_Exercise brief_
Could you format the lines of the entries below as a Markdown table with two columns, "Number" for each row's number and "Line Text" for the line itself? Start with the line containing "genus: Lamium", continue through the line containing "genus: Phoebastria", and leave out any blank lines.

_Dataset entries_
..............................

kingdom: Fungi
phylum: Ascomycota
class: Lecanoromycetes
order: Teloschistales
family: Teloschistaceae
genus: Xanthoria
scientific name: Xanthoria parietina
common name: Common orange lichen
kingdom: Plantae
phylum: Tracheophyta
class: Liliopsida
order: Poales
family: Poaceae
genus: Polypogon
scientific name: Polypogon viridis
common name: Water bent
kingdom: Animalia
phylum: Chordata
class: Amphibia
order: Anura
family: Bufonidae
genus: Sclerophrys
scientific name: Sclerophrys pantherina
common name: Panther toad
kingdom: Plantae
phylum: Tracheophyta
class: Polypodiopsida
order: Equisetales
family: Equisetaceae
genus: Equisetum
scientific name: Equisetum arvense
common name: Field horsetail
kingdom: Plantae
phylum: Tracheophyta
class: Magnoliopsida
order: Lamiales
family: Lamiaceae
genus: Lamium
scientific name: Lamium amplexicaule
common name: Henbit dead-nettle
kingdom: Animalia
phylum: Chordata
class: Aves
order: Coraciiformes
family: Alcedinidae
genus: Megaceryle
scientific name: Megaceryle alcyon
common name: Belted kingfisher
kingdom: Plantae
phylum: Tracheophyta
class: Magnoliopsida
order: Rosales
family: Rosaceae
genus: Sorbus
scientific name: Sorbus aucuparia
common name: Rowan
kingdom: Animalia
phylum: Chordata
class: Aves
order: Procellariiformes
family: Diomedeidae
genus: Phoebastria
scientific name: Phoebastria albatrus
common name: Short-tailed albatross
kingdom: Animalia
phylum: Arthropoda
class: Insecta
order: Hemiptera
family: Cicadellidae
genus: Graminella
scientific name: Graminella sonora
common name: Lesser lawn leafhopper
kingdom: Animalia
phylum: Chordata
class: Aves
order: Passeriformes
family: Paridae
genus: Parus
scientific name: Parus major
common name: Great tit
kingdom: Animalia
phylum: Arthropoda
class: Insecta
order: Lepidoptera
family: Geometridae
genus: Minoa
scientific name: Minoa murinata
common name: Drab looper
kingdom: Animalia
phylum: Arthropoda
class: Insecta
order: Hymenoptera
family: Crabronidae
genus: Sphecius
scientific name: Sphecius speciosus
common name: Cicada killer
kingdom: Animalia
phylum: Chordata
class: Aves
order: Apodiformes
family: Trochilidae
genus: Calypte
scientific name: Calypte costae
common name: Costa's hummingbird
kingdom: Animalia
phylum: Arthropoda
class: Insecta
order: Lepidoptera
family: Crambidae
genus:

..............................

_Correct output_
| Number | Line Text |
|---|---|
| 1 | genus: Lamium |
| 2 | scientific name: Lamium amplexicaule |
| 3 | common name: Henbit dead-nettle |
| 4 | kingdom: Animalia |
| 5 | phylum: Chordata |
| 6 | class: Aves |
| 7 | order: Coraciiformes |
| 8 | family: Alcedinidae |
| 9 | genus: Megaceryle |
| 10 | scientific name: Megaceryle alcyon |
| 11 | common name: Belted kingfisher |
| 12 | kingdom: Plantae |
| 13 | phylum: Tracheophyta |
| 14 | class: Magnoliopsida |
| 15 | order: Rosales |
| 16 | family: Rosaceae |
| 17 | genus: Sorbus |
| 18 | scientific name: Sorbus aucuparia |
| 19 | common name: Rowan |
| 20 | kingdom: Animalia |
| 21 | phylum: Chordata |
| 22 | class: Aves |
| 23 | order: Procellariiformes |
| 24 | family: Diomedeidae |
| 25 | genus: Phoebastria |